Pour quelle raison cette séquence d’une trentaine de secondes a-t-elle fait le tour du monde, totalisant plus de 20 millions de vues en quelques jours ? Peut-être parce qu’elle offre un contrepied joyeux à une époque qui ne l’est guère… En revanche, on a une petite idée de pourquoi Dreams dépasse désormais le million d’écoutes quotidiennes – sur Spotify, celles-ci ont augmenté de 127 % et sur iTunes, de 221 %, d’après le magazine Rolling Stone. L’explication ? C’est une excellente chanson. Imparable. Simple, sur seulement deux accords, moins que les Ramones. Belle. Profonde. Et triste, contrairement à ce que laisse penser la vidéo.
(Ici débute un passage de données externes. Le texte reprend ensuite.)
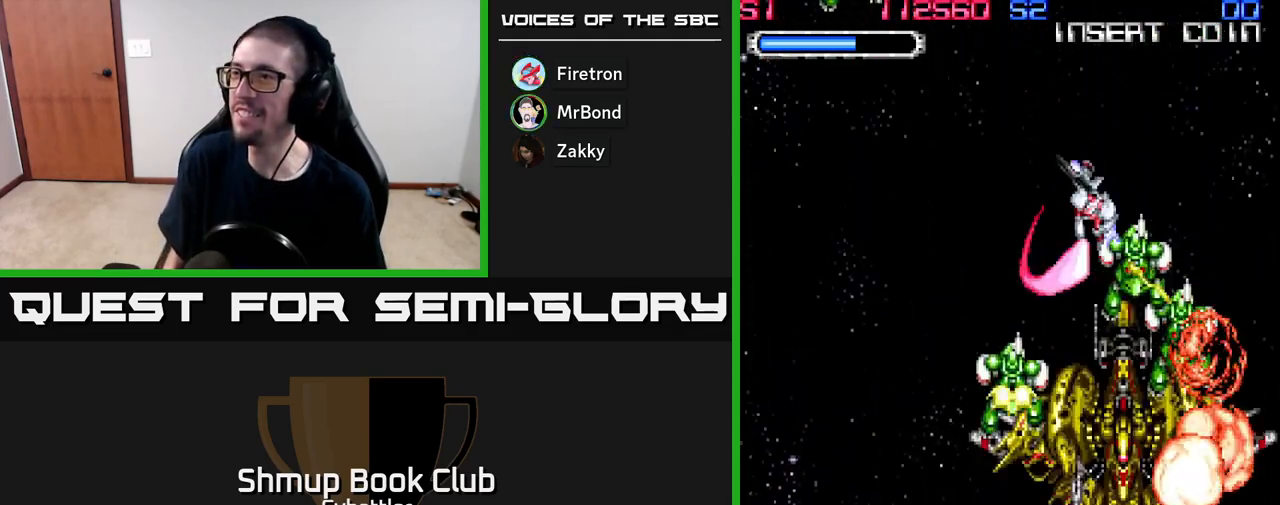
{"buttons": ["X", "DPAD_LEFT"], "right_stick": "center", "events": [[117, "DPAD_LEFT", "up"], [117, "X", "up"], [167, "X", "down"], [283, "X", "up"], [300, "DPAD_LEFT", "down"], [333, "X", "down"], [450, "X", "up"], [483, "DPAD_DOWN", "up"], [500, "X", "down"]]}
Ce qui ne l’a pas empêchée d’être le seul single de Fleetwood Mac à atteindre la première place des charts à l’époque de sa sortie, en 1977. 

Fleetwood Mac est sans doute le seul groupe de l’histoire à n’avoir pour membres permanents que sa section rythmique, et dont le leader est un batteur n’écrivant pas de chansons.
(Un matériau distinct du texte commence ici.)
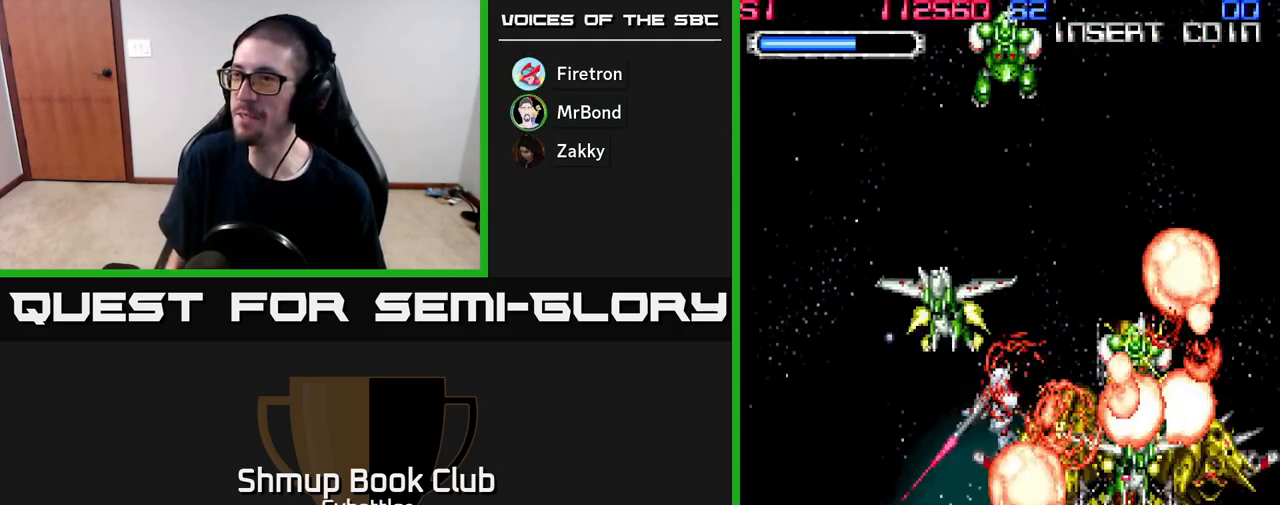
{"buttons": ["X", "DPAD_UP"], "right_stick": "center", "events": [[33, "DPAD_UP", "down"], [67, "DPAD_LEFT", "up"], [100, "X", "up"], [183, "X", "down"], [200, "DPAD_RIGHT", "down"], [283, "X", "up"], [350, "X", "down"], [450, "X", "up"], [467, "DPAD_RIGHT", "up"], [500, "X", "down"]]}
Pour nombre d’amateurs de rock, 1977 est l’année punk. Ce révisionnisme nous conduit à oublier que l’album le plus populaire cette année-la, des deux côtés de l’Atlantique, fut “Rumours”. Un disque au son léché, feutré, typiquement californien, fleurant la cocaïne, à écouter à bord d’une décapotable sur un boulevard bordé de palmiers. On nommera plus tard ce genre musical “rock FM”, sans que l’on sache si ces initiales se réfèrent au format radio ou à Fleetwood Mac. Ironie du sort, on doit ce son caractéristique de la côte Ouest des États-Unis à un groupe formé dans les brouillards de Londres, en 1967, par des puristes du blues.
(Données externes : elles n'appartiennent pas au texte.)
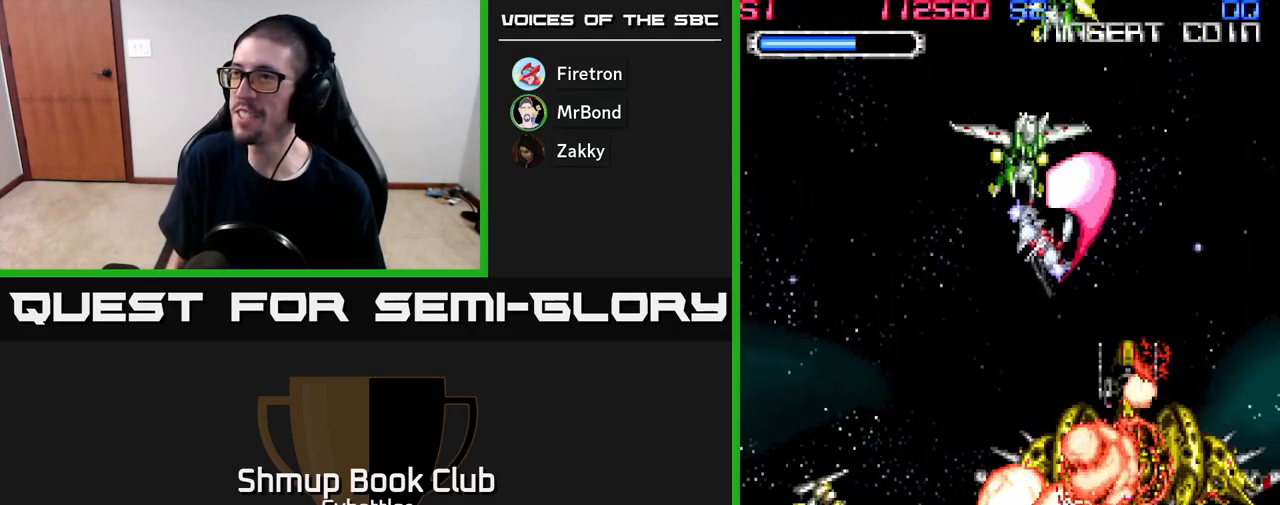
{"buttons": ["X", "DPAD_DOWN", "DPAD_RIGHT"], "right_stick": "center"}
Le groupe se composait, à l’origine, de trois anciens membres des Bluesbreakers de John Mayall (où officia également Eric Clapton) : le regretté Peter Green, flamboyant guitariste décédé en juillet dernier, le batteur Mick Fleetwood et le bassiste John McVie (les patronymes de ces derniers servant de nom au groupe, d’abord baptisé Peter Green’s Fleetwood Mac). Un second guitariste, Jeremy Spencer, complète la formation dont le premier album, homonyme, paru en 1968, connaît un vif succès, propulsant ses auteurs au rang de figure majeure du British Blues Boom.

Suivent “Mr. Wonderful” (1968) et “Then Play On” (1969), sur lequel le groupe s’est adjoint les services d’un troisième larron à la six-cordes, Danny Kirwan. Des disques de blues, certes, mais nuancé de mélodies sensibles, voire mélancoliques (Man Of The World ou Albatross).

Combustion spontanée

Premier coup dur en 1970 : le cerveau de Peter Green, trop abreuvé de LSD, commence à vriller. En pleine crise mystique, le frontman arbore barbe, robes longues et crucifix, et juge immoral de gagner beaucoup d’argent avec sa musique alors que des gens meurent de faim au Biafra. Lorsqu’il exige de ses collègues qu’ils versent, à son exemple, leurs bénéfices à des œuvres de charité, il essuie un refus. Peu après, il quitte le groupe, qu’il laisse dans l’embarras. Où retrouver un guitariste et songwriter capable de composer des choses aussi marquantes que Black Magic Woman ou Oh Well ?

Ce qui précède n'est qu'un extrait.